+++ SUPPLIED INFORMATION

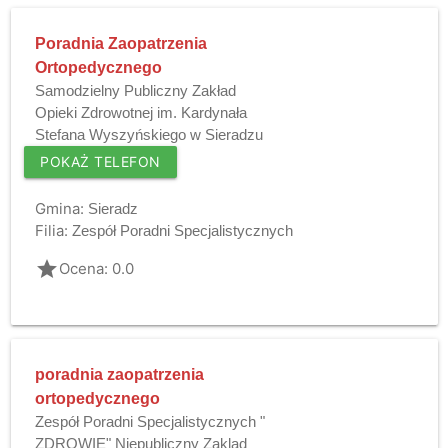
Poradnia Zaopatrzenia
Ortopedycznego
Samodzielny Publiczny Zakład
Opieki Zdrowotnej im. Kardynała
Stefana Wyszyńskiego w Sieradzu
POKAŻ TELEFON
Gmina:
Sieradz
Filia:
Zespół Poradni Specjalistycznych
grade
Ocena: 0.0
poradnia zaopatrzenia
ortopedycznego
Zespół Poradni Specjalistycznych "
ZDROWIE" Niepubliczny Zaklad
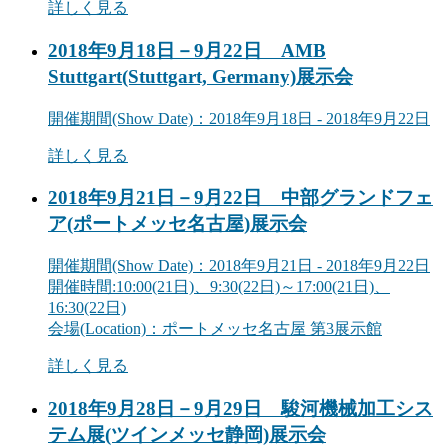
詳しく見る
2018年9月18日－9月22日 AMB
Stuttgart(Stuttgart, Germany)
展示会
開催期間
(Show Date)
：2018年9月18日 - 2018年9月22日
詳しく見る
2018年9月21日－9月22日 中部グランドフェ
ア(ポートメッセ名古屋)
展示会
開催期間
(Show Date)
：2018年9月21日 - 2018年9月22日
開催時間:10:00(21日)、9:30(22日)～17:00(21日)、
16:30(22日)
会場
(Location)
：ポートメッセ名古屋 第3展示館
詳しく見る
2018年9月28日－9月29日 駿河機械加工シス
テム展(ツインメッセ静岡)
展示会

++++++

• **EXERCISE INSTRUCTIONS**:
Examine each line of the listing for the word "Specjalistycznych" and state only how many lines contain it.

• **RESPONSE**:
2